**Work to be completed:** Apart from the pictures, which must be omitted, restate the data exactly.

**Data provided:**
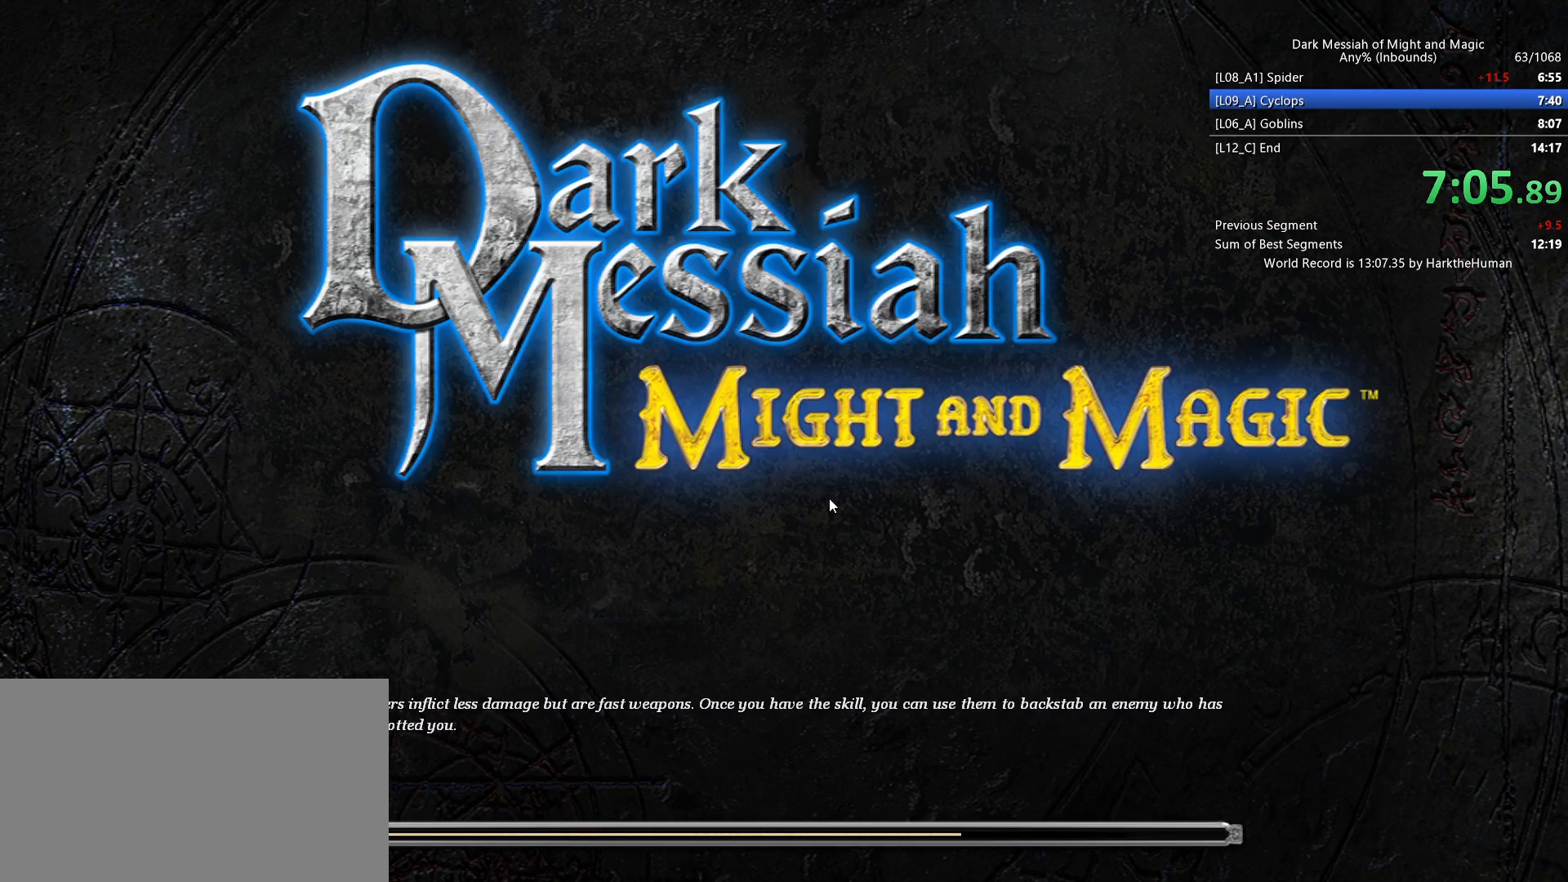
{"keys": [], "mouse": [], "events": []}
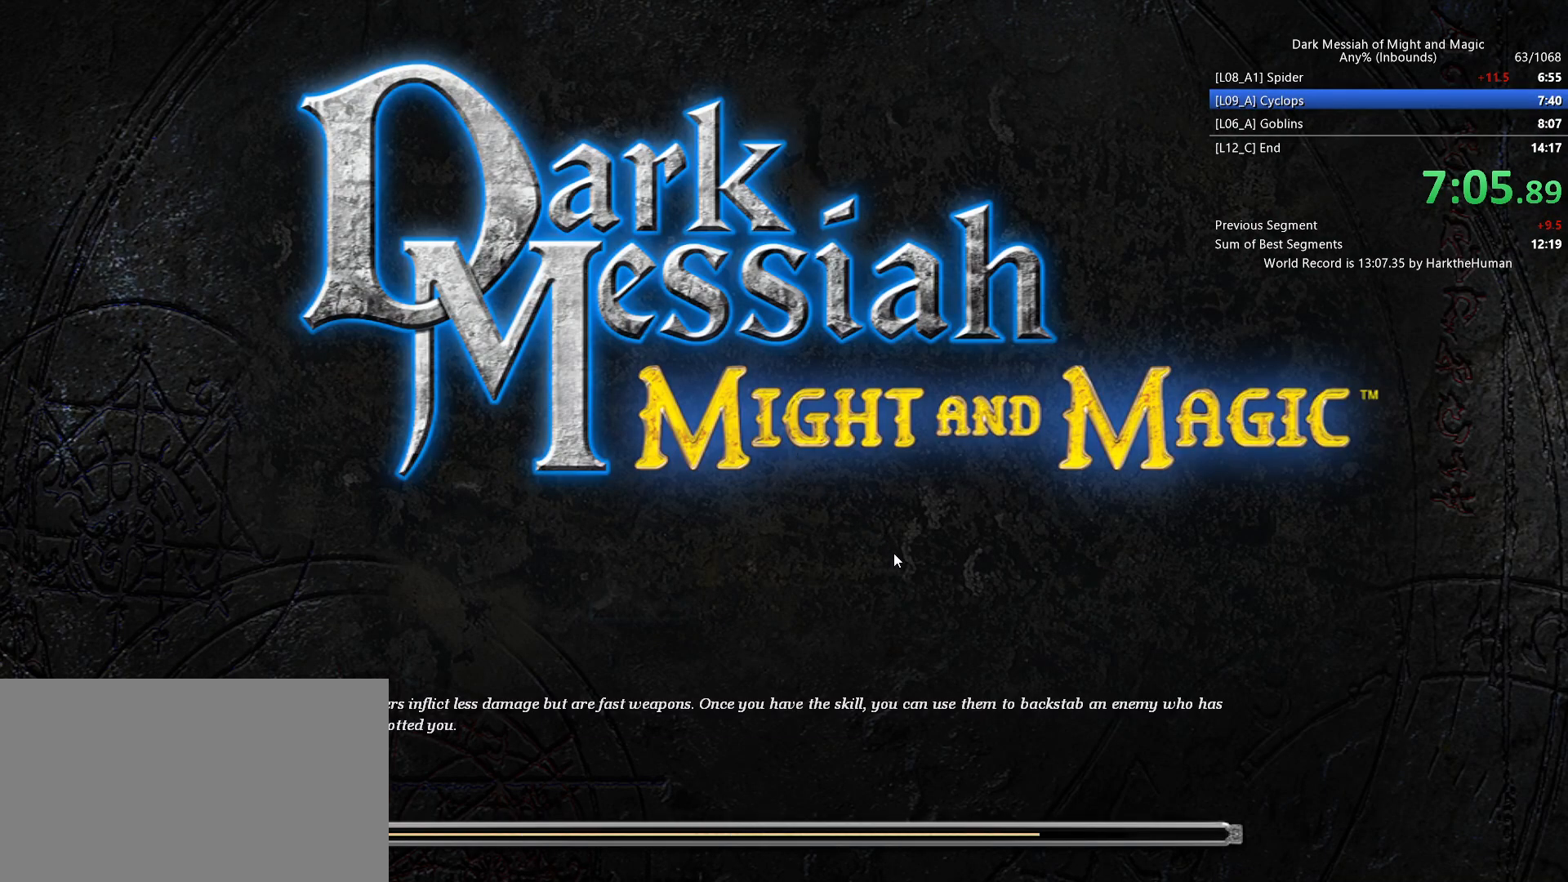
{"keys": [], "mouse": [], "events": []}
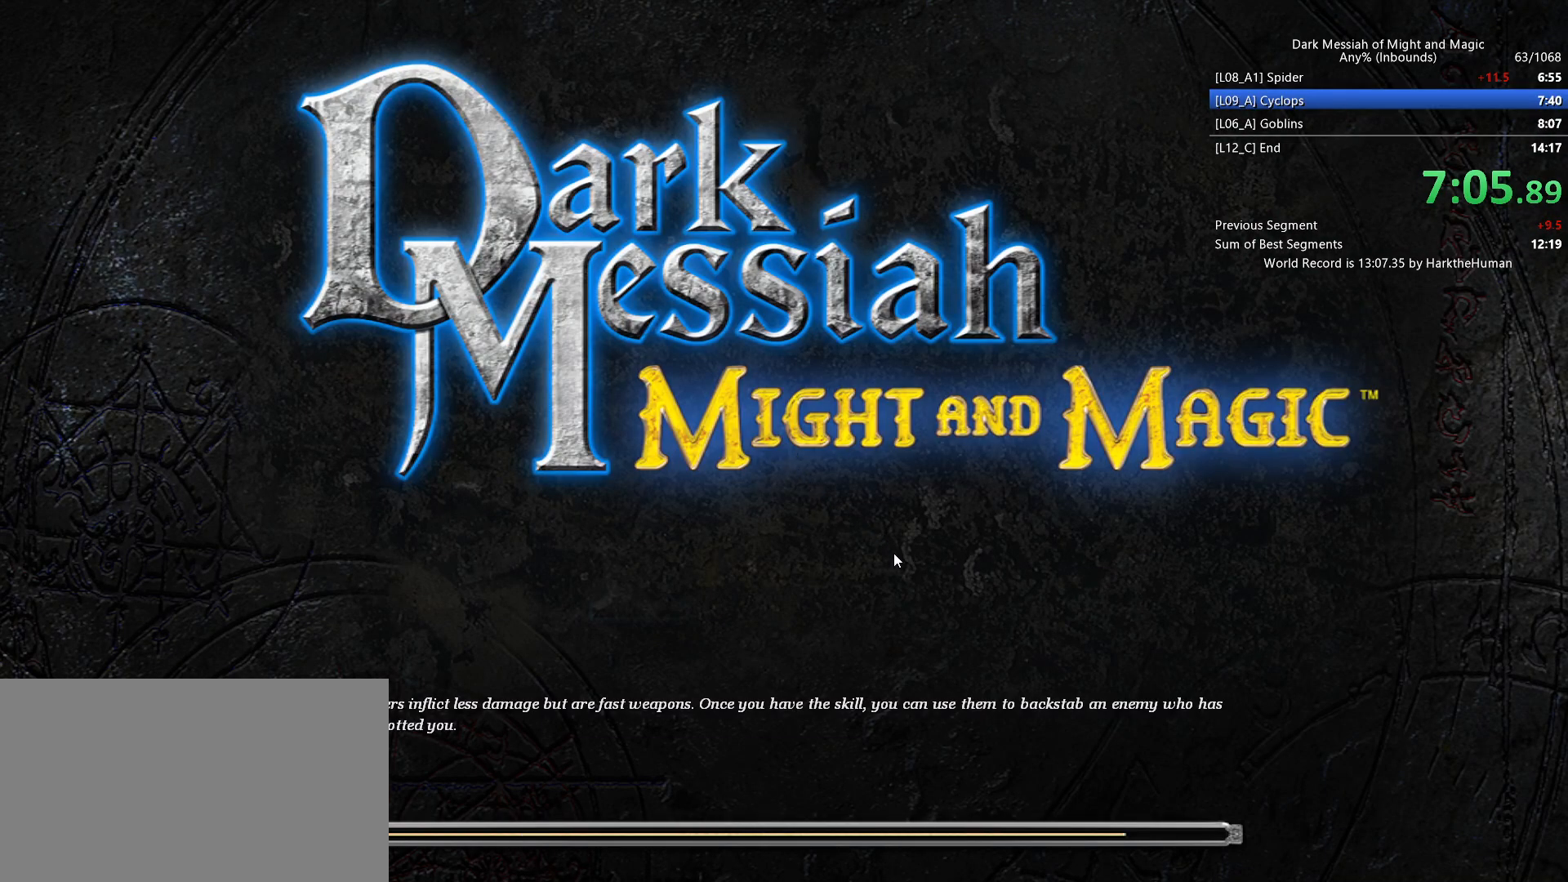
{"keys": [], "mouse": [], "events": []}
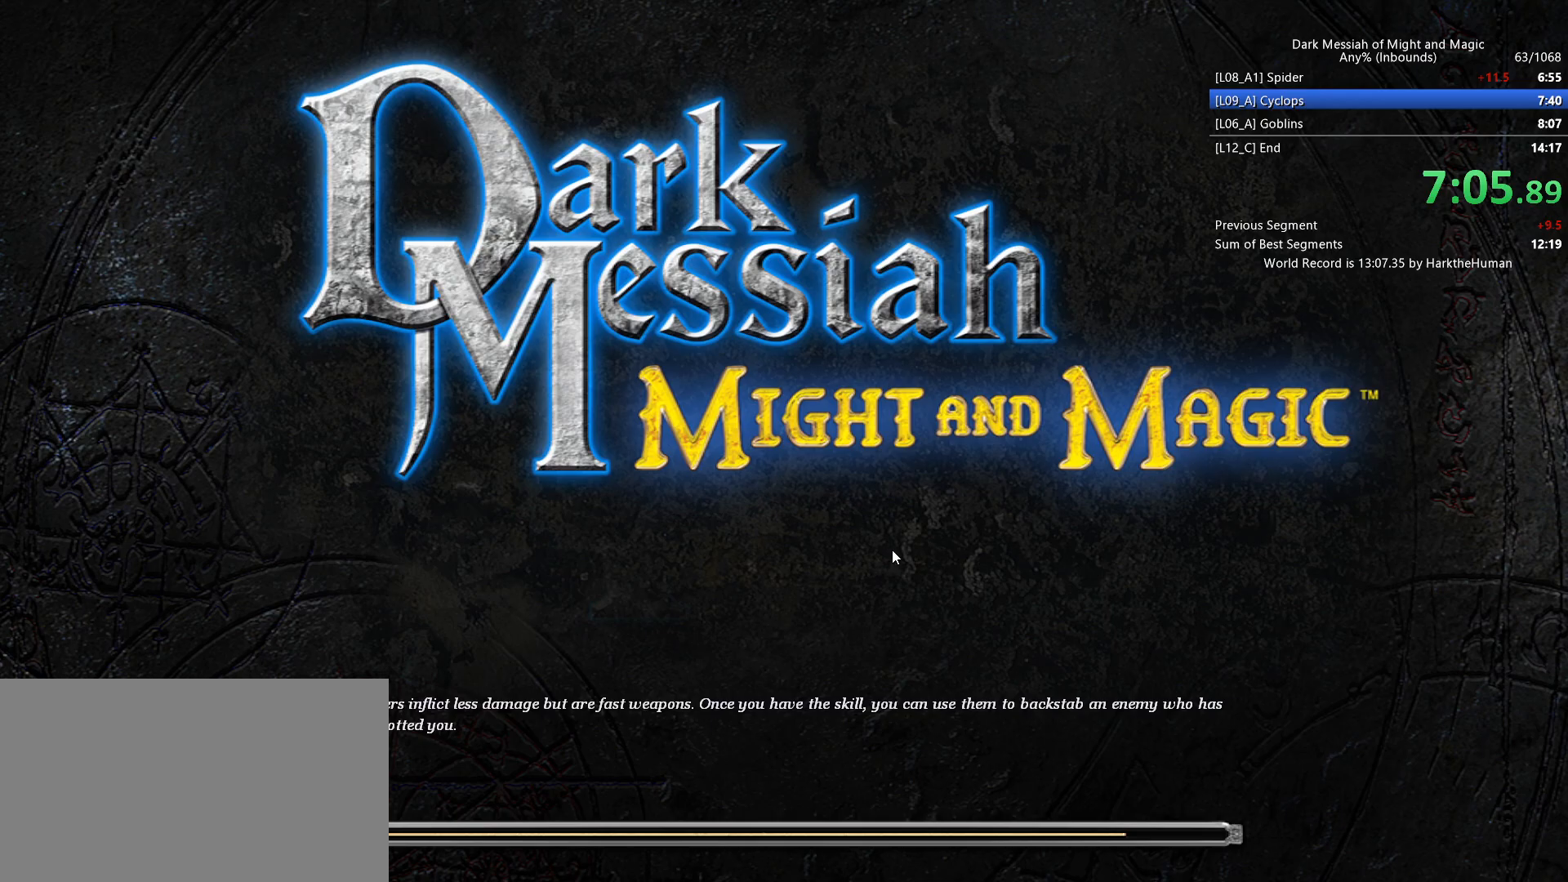
{"keys": [], "mouse": [], "events": []}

**Solved exercise:**
{"keys": [], "mouse": [], "events": []}
{"keys": [], "mouse": [], "events": []}
{"keys": [], "mouse": [], "events": []}
{"keys": [], "mouse": [], "events": []}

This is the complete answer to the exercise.